→ Task 1:
List every court that the text on Mr. Pumpyanskiy's sanctions listing names.
→ Task 2:
Write the next part of the text on Mr. Pumpyanskiy's sanctions listing, picking up after its final sentence.

→ Text provided:
It goes without saying that Mr. Pumpyanskiy’s situation is not made any easier by the renewed and, according to the view expressed here, unlawful listing in the EU. The court in St. Gallen should nevertheless not follow the line of the administrative authorities, but that of the EU General Court when it comes to guaranteeing its citizens their fundamental rights. Anything else would be incompatible with the Swiss Federal Constitution, the fundamental rights guaranteed therein, and the case law of the Federal Supreme Court as well as the Federal Administrative Court itself (B-3064/2008) on the interpretation of autonomously implemented EU law.
6 Conclusions
It is well known that the Council (which is often supported by the Commission) does not take its sanction decisions free from political considerations. This is incompatible with those voices in the EU who continuously highlight alleged “European values” and reference the “rule of law”. It is difficult to understand why the Council which disposes of a legal service consisting of high profile lawyers has learnt nothing from the Kadi saga. In the end, it may be up to a Swiss court to show the EU the way. There can be no doubt that the Federal Administrative Court will have to subject SECO’s decision to a full judicial review. But that should not cause any problems. When it comes to protecting fundamental rights, the Swiss federal courts have always been exemplary.

→ Record extracts:
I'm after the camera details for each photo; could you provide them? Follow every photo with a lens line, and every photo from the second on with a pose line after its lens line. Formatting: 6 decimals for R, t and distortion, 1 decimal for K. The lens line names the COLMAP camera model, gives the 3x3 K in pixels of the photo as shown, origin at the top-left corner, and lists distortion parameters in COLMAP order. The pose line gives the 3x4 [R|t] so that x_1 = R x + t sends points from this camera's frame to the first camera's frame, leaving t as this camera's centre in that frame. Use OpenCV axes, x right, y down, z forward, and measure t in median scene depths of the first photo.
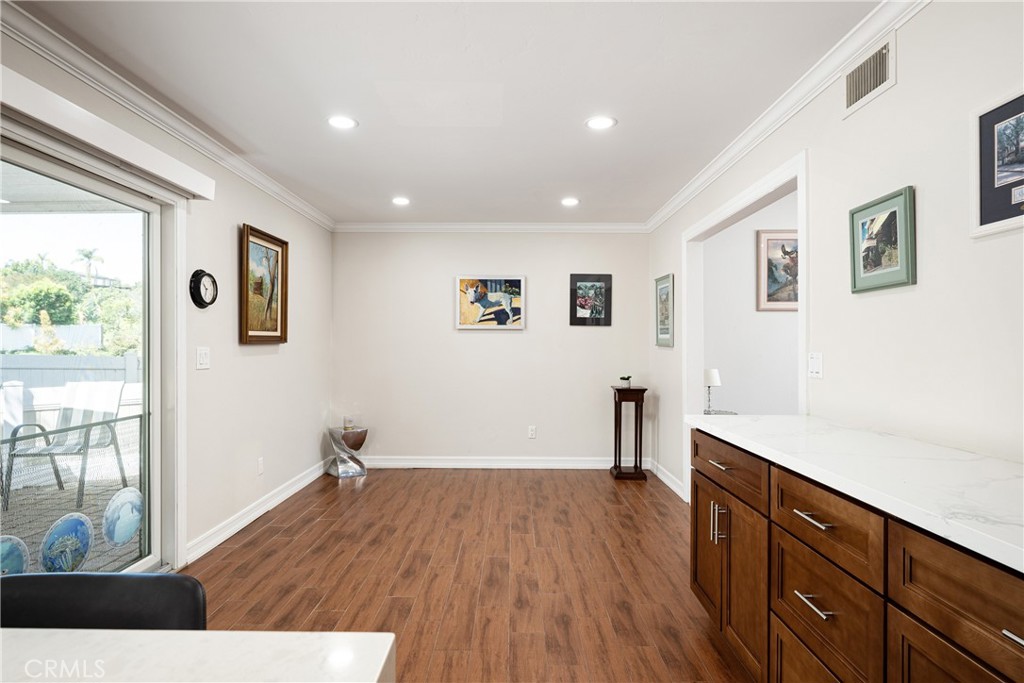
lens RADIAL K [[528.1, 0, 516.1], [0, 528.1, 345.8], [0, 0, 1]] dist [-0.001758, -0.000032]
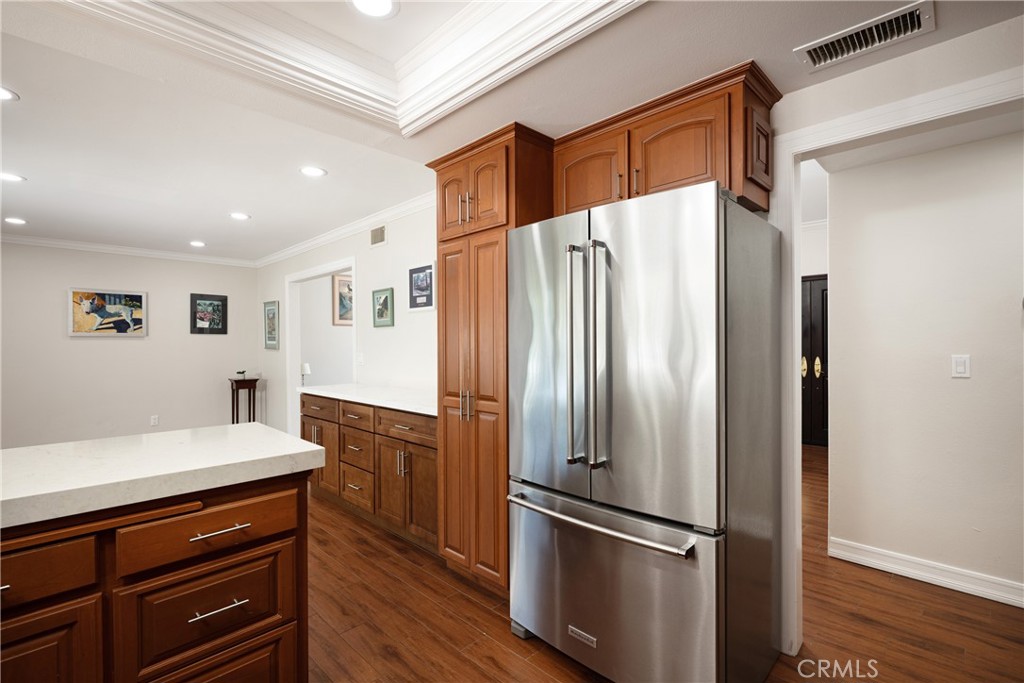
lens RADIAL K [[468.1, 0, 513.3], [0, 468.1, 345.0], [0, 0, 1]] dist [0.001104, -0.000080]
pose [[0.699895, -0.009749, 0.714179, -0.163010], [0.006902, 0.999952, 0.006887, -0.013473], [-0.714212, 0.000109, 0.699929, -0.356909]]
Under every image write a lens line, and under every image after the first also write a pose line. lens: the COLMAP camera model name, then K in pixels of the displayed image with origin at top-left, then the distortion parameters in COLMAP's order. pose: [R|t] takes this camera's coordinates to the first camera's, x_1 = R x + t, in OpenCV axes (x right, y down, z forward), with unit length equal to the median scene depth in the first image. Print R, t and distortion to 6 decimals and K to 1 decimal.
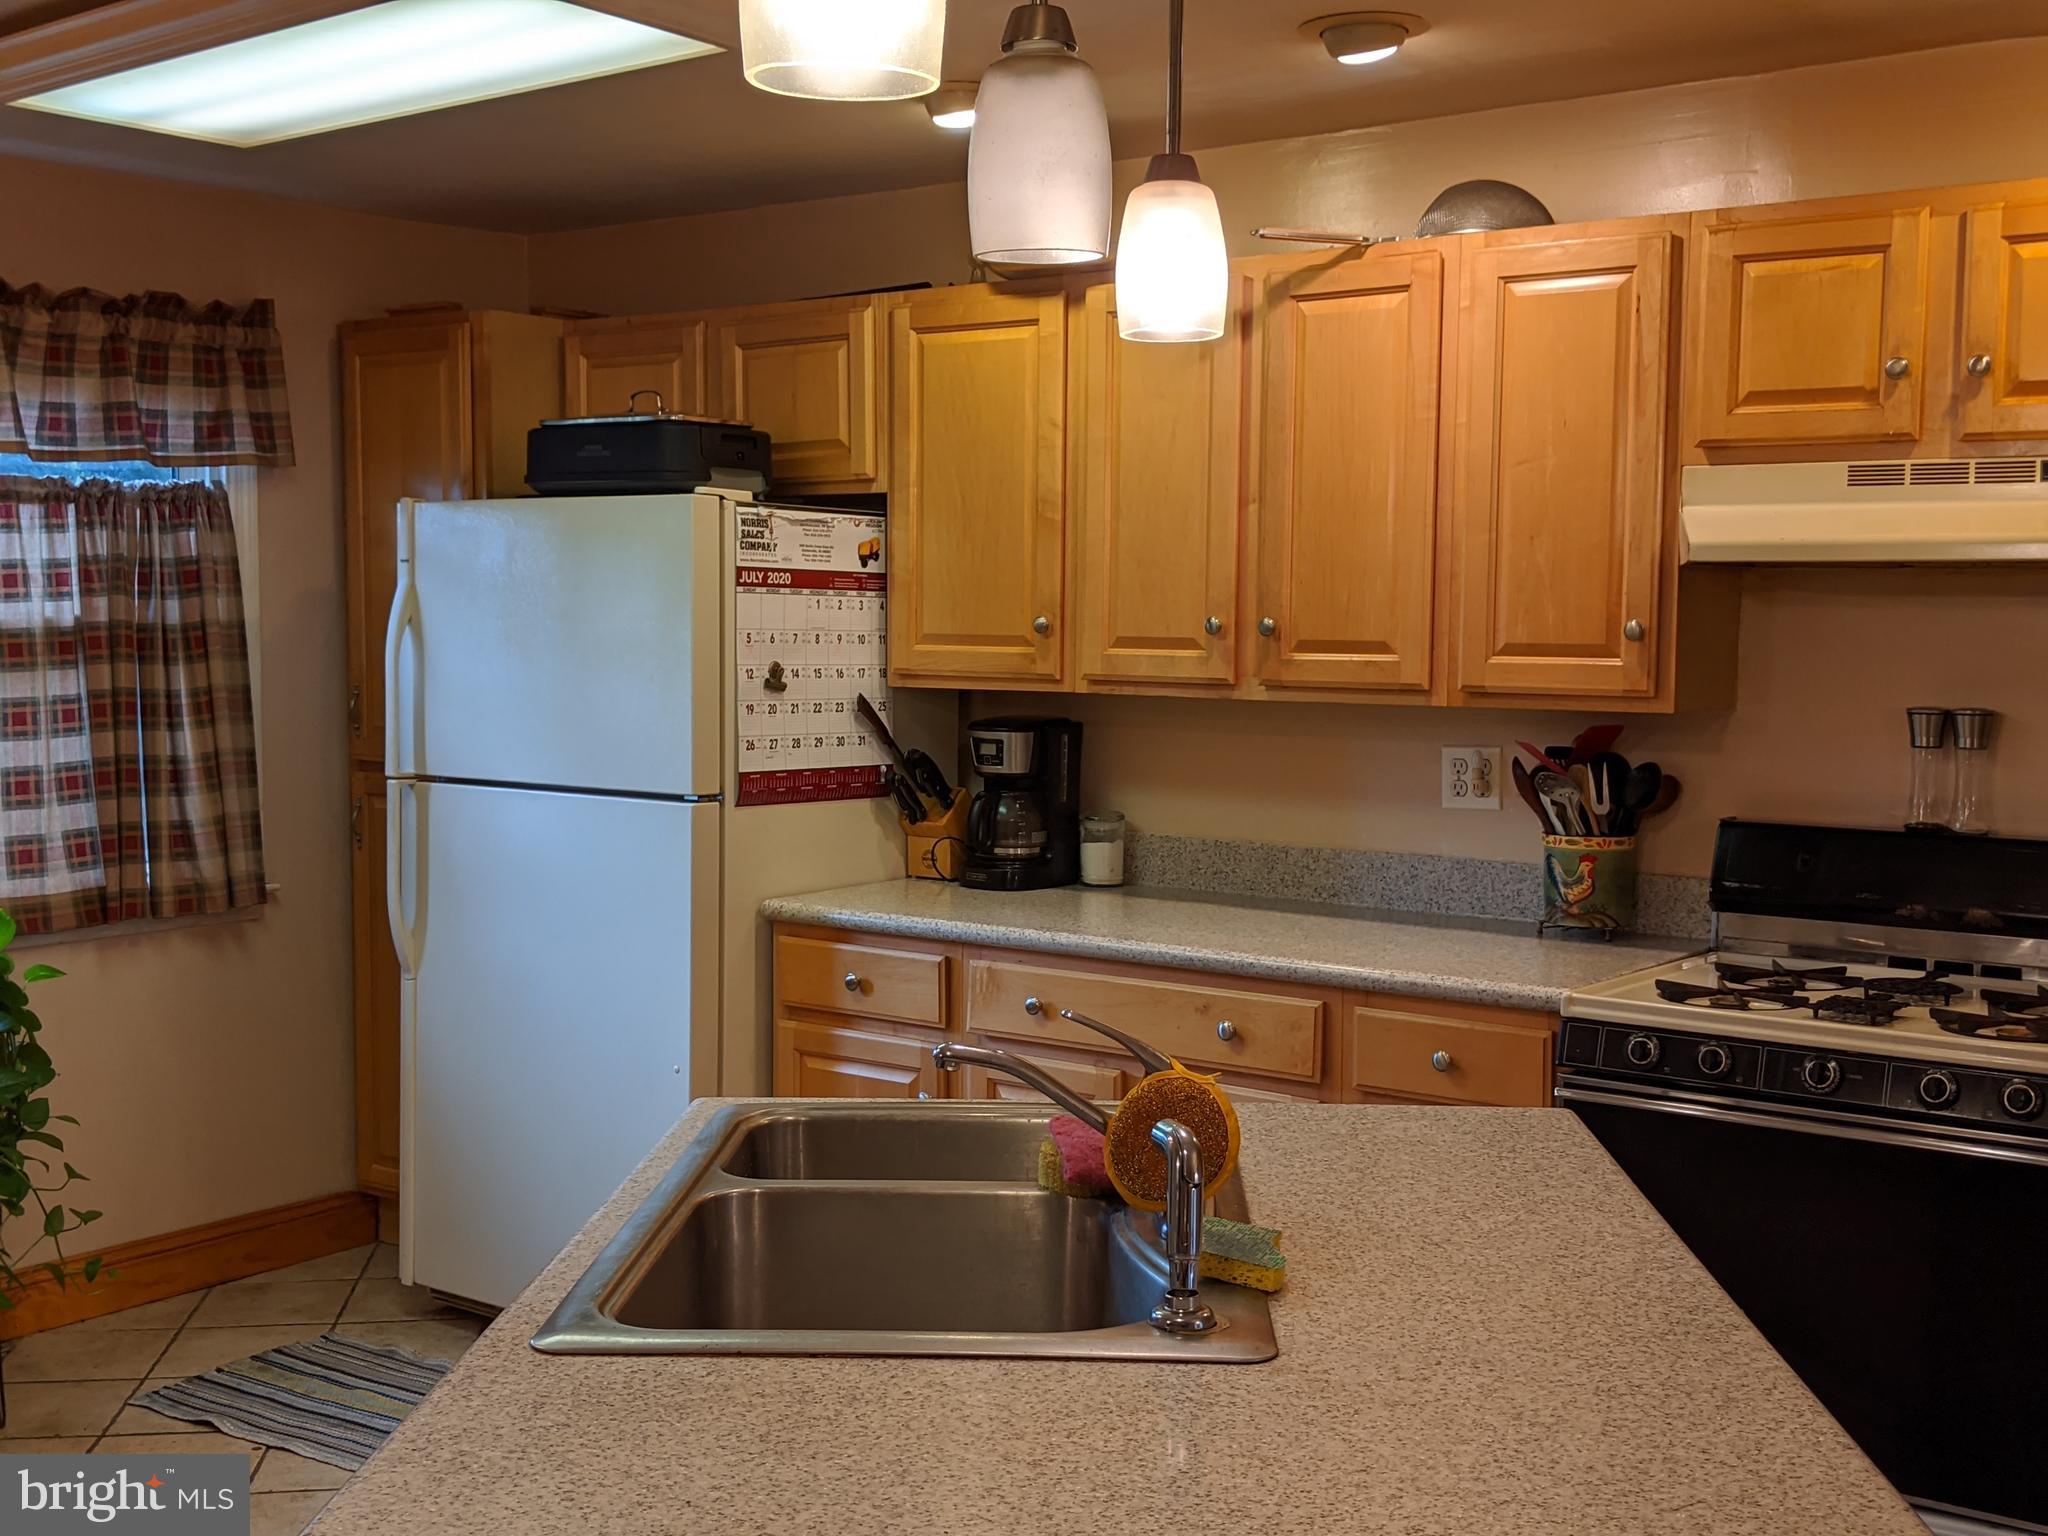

--

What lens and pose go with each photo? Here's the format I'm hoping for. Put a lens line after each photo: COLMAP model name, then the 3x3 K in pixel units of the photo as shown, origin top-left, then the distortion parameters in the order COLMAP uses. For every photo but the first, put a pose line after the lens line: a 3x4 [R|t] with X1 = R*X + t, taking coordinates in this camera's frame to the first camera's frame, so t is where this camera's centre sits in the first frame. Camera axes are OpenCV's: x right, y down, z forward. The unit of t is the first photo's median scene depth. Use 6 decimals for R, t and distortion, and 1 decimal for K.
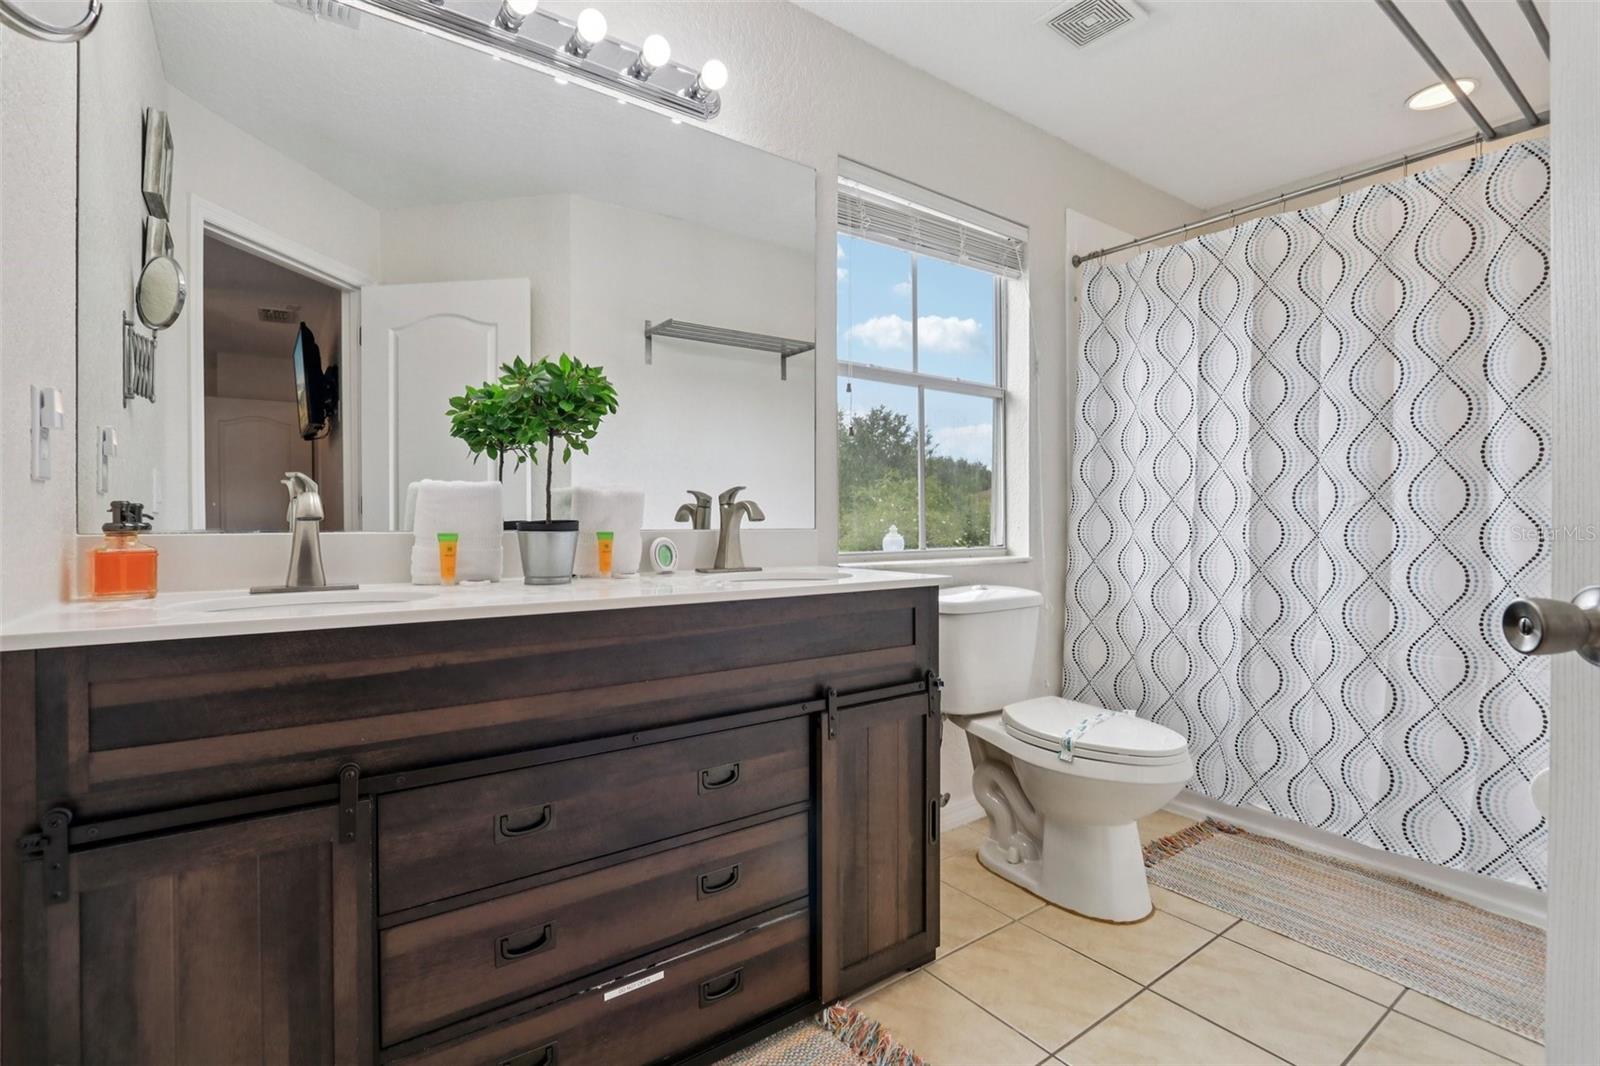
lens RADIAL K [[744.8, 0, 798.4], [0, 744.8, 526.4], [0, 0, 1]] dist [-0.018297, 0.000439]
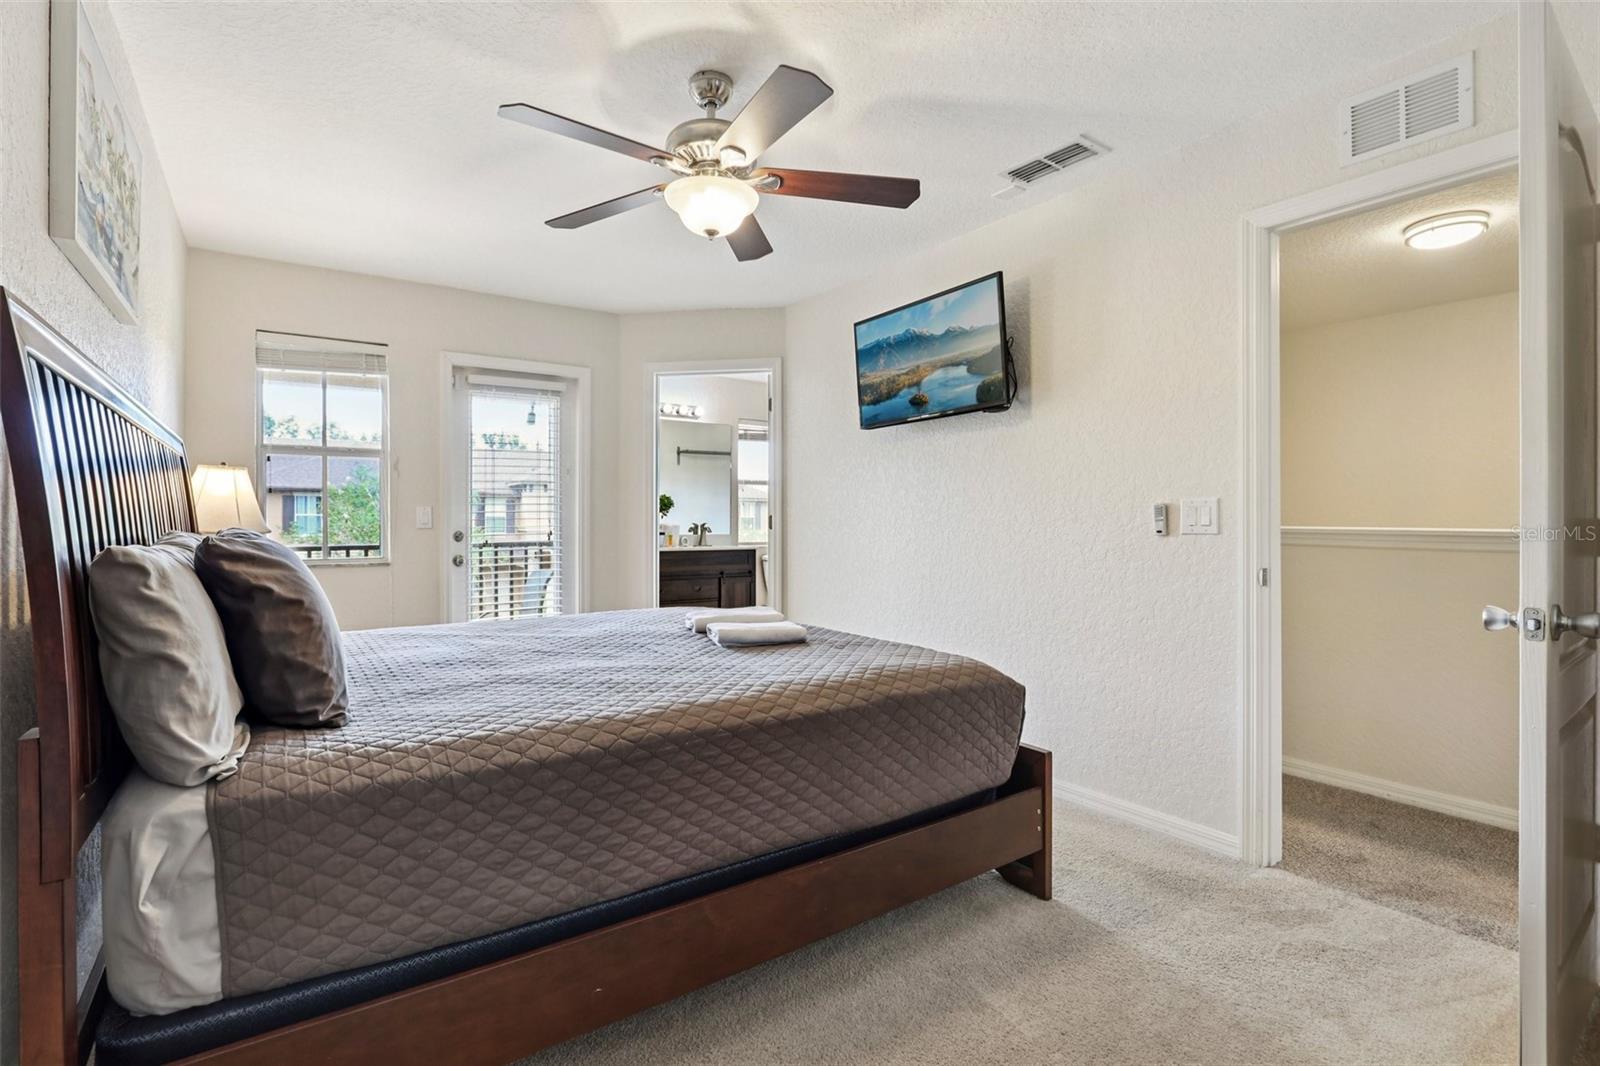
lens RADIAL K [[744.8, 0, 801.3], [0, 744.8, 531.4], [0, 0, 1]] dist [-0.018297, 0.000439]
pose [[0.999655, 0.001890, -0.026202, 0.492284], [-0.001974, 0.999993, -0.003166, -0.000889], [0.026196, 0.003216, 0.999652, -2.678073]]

→ Expected output 1:
the court in St. Gallen
the EU General Court
the Federal Supreme Court
the Federal Administrative Court

→ Expected output 2:
Literature:
Carl Baudenbacher, Die Russland-Sanktionen: Ein Fall des autonomen Nachvollzugs von EU-Recht, Nebelspalter of 30 December 2023.
Cristina Contartese/Mads Andenas, Opinion 1/17 and Its Themes: An Overview, in: Mads Andenas/Cristina Contartese/Luca Pantaleo/Tarjei Bekkedal, Opinion 1/17: Between European and International Perspectives, European Papers, Vol. 6, No 1, 621 ff.
Juliane Kokott/Christoph Sobotta, The Kadi Case – Constitutional Core Values and International Law – Finding the Balance? European Journal of International Law, Volume 23, Issue 4, November 2012, 1015 ff.
Koen Lenaerts, The Kadi Saga and the Rule of Law within the EU, 67 SMU Law Review 707 (2014).
Maximilian Steinbeis, EuGH entkafkaisiert globales Terrorbekämpfungs-Regime, VerfassungsBlog of 18. Juli 2013
* Baudenbacher Kvernberg are part of the team representing Alexander Pumpyanskyi in Switzerland.